A minority left-of-centre government sustained by – but not in formal coalition with – a regional party?

It’s not just a post May-2015 scenario.  We’ve been here before.

History may have some interesting lessons for those who may find themselves round a negotiating table on May 8th.

To start with, we have to go back a fair way, to the time of Mr Gladstone in fact.  The 1883 election was inconclusive and the 86 MPs of the Irish Parliamentary Party – generally known as the Home Rule Party – found themselves courted by both the Liberals and the Conservatives.  But the deal was struck in Mr Gladstone’s favour as he undertook to introduce a Home Rule Bill.  He did.  It failed.  His government fell.

A similar situation prevailed in 1892.  Again, needing support to secure an administration, Mr Gladstone wooed over the Home Rulers with yet another Bill.  This one passed in the Commons but fell in the Lords.  Gladstone resigned shortly afterwards.

The same situation was replicated yet again in 1910 when the Liberals, short of an overall majority, secured an administration with the support of the Home Rulers.  This time the Liberals promised to neuter the House of Lords, in order to secure the passage of Home Rule.  That caused a constitutional deadlock, necessitating a further election.  Lords’ opposition was finally overcome and a Home Rule Act reached the statute book in 1914, three decades after Gladstone’s first attempt.

There is another, more recent precedent too.

Jim Callaghan’s minority Labour government turned to the Ulster Unionists in 1977 for support to sustain itself.  It was support from the other side in the Irish debate, and the numbers were much smaller – just 7 MPs.  But the deal was support for the government in return for creating five additional Northern Ireland constituencies.  Most of Callaghan’s cabinet hated the deal – but it was expedient nevertheless.  Callaghan got a couple more years of office, but even his Unionist allies deserted in the end and helped vote his administration down.
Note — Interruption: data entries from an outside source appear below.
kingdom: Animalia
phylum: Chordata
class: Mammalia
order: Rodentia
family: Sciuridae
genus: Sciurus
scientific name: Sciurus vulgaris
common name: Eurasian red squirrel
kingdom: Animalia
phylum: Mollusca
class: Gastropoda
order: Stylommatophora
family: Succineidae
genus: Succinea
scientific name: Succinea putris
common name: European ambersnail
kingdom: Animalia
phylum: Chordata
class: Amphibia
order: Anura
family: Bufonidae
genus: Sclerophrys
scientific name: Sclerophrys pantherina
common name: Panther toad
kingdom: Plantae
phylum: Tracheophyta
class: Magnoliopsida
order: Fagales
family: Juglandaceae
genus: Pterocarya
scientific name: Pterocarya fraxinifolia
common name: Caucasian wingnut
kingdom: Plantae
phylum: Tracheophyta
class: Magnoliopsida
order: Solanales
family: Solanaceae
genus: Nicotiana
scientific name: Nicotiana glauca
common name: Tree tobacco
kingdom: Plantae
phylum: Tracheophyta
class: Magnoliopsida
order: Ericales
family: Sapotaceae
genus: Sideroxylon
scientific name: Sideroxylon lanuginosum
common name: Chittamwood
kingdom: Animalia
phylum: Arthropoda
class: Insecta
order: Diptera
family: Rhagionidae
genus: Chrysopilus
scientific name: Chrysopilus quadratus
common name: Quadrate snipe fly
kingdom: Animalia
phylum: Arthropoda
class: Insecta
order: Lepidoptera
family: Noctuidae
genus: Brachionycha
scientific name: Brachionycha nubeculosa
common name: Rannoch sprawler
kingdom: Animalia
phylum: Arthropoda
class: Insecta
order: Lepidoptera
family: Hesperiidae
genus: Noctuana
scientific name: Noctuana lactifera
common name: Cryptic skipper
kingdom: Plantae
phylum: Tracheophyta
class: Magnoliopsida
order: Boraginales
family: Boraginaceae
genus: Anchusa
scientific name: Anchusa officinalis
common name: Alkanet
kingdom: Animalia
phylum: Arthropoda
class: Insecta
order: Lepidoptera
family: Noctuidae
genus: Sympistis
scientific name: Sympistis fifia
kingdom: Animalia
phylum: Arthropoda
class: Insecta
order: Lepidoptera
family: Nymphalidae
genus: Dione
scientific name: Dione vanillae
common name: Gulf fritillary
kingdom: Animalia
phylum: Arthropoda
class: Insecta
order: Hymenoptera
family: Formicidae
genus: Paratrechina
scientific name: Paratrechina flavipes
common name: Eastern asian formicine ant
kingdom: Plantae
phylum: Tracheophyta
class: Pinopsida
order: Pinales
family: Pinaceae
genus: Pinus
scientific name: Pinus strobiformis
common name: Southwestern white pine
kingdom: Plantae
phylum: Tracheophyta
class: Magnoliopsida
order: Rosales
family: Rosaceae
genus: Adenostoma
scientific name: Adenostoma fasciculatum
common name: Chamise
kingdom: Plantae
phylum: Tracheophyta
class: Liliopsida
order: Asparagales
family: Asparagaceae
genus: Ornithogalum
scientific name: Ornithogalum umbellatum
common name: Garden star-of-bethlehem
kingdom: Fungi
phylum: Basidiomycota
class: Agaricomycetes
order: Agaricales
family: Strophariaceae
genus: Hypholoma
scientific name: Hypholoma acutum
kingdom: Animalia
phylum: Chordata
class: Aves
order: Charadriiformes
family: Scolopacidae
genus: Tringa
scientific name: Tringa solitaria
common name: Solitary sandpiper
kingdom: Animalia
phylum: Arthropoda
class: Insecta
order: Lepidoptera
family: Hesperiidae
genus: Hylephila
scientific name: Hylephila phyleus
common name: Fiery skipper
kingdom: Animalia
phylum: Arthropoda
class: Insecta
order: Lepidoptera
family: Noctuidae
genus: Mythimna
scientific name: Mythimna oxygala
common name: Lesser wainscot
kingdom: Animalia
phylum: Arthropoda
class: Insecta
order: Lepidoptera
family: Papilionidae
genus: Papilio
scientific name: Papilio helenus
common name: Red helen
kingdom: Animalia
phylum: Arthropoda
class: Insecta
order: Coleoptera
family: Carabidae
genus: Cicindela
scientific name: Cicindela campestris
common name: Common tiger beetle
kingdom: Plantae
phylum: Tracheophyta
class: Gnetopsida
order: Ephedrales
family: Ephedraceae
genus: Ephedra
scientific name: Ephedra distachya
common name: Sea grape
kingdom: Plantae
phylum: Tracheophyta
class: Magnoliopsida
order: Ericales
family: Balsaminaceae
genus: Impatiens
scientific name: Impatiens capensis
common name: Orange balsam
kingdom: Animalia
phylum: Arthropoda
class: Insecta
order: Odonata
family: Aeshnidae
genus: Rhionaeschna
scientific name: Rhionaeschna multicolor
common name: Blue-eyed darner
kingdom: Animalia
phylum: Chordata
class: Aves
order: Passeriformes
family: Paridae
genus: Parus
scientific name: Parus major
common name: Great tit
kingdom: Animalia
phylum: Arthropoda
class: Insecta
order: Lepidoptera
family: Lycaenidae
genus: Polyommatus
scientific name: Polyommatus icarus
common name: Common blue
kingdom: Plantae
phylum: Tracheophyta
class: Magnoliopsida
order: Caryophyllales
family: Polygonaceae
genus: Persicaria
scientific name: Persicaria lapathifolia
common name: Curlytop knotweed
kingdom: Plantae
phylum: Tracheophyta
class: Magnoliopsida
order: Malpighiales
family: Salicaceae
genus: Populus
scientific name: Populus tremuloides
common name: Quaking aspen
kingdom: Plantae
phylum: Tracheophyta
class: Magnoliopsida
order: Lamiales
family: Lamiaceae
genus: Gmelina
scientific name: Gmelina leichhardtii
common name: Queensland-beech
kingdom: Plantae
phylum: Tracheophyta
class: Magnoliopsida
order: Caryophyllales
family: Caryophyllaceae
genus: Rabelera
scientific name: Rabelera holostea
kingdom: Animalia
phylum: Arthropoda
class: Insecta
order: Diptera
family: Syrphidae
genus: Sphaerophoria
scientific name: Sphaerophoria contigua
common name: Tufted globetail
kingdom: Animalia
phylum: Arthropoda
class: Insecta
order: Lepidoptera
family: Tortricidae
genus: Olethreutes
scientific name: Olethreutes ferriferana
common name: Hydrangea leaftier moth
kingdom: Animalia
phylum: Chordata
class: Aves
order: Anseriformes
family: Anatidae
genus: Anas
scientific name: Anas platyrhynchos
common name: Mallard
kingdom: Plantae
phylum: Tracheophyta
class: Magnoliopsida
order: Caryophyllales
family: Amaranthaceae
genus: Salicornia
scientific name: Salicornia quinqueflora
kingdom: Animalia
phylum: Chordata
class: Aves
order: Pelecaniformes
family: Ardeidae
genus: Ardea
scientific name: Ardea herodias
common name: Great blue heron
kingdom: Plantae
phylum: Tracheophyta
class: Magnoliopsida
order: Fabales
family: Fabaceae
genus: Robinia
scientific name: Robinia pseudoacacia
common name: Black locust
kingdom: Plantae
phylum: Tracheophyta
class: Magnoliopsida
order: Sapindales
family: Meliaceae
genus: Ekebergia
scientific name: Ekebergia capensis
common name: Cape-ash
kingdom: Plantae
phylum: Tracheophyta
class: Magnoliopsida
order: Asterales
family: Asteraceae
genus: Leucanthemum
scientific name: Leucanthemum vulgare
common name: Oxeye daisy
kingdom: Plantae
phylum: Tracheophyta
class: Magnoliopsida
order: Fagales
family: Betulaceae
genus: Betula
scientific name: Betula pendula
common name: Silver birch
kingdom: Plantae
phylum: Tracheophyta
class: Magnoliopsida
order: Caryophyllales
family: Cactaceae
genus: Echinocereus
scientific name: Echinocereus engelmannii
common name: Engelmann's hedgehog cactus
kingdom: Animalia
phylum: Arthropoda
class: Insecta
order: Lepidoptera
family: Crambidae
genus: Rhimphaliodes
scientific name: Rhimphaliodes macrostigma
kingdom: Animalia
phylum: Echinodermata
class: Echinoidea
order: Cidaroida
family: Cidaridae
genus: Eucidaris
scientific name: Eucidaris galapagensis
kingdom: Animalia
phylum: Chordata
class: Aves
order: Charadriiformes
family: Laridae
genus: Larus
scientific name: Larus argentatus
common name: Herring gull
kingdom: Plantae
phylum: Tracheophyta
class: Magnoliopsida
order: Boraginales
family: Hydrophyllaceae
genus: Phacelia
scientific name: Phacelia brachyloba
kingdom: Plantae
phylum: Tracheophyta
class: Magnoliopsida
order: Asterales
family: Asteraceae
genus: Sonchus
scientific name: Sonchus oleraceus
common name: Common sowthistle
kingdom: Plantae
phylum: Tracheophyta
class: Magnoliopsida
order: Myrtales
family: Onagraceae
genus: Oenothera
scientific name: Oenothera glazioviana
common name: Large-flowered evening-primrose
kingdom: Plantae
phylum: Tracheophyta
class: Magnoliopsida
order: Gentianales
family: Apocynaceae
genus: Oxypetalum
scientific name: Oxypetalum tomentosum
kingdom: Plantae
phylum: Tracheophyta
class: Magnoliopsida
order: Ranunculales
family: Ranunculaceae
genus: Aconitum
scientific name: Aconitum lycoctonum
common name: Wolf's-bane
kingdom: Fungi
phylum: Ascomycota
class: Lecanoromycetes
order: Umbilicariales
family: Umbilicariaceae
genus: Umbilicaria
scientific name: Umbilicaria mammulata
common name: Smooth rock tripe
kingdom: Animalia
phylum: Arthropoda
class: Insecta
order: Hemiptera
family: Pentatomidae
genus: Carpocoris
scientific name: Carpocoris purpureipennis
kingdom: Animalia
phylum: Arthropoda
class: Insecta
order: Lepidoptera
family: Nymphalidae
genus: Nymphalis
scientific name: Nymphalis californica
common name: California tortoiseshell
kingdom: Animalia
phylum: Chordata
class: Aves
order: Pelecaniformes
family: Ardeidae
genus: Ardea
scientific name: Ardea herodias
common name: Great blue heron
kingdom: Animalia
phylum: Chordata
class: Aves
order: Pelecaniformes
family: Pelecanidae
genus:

So what are the lessons from history?

They are firstly that territorial politics isn’t like issue politics.  Such collaboration can drive deep fissures into the parties that enter into the arrangement.  Such deals can end up shaking up the constitutional structure of the UK, not in accordance with a principle, but as a result of political accommodation.  And the structure of the United Kingdom can be profoundly altered as a result.

Gladstone split his party in the end, because of his pursuit of Home Rule.  It marked the start of its inexorable decline.  The relative powers of the chambers of our Parliament today are shaped by these deals.  As is the map of the country.

If the May 2015 election gives us a Parliament with Labour as the largest party and the SNP with sufficient MPs to support a Miliband administration, there are likely to be some echoes from the past.

Added to that, both parties are rivals for votes in the same territory.  Both will be calculating the likely longer term electoral implications of dealing with each other in the short term.  Both will have to address the constitutional implications and consequences of their mutual arrangement: how much more power moves to Holyrood? What happens to voting arrangements in Parliament? How can public funds be distributed without fear of an English backlash?  Agreement on a policy agenda – to do with welfare for example – may prove to be a good deal easier than handling the territorial tensions that would invariably flow from any arrangement.  The risk for any administration that becomes embroiled with argument about territoriality is that it loses touch with the priorities of the majority of the electorate – and yet territoriality is the heart of the contracting parties’ concerns.

How long would the common interests – such as the removal of a Conservative administration in Westminster – win out over the underlying conflicts of interests – in particular any potential electoral dividends to be had north of the border?  How long could a non-formalised arrangement last once the inevitable compromises and challenges of government begin to mount? Could endless patching be done to the relationship to sustain it for a full five-year Parliament?

The history of territorial political deals suggests these are very hard to uphold, and that the friction emanating from within such deals impacts across the political and constitutional landscape.

As they gather around the negotiating table, the ‘urgency of now’ will be in vigorous competition with the caution of what tomorrow would bring. However, expect any arrangement based on territorial politics to be more tentative in nature than one based solely on political ideology.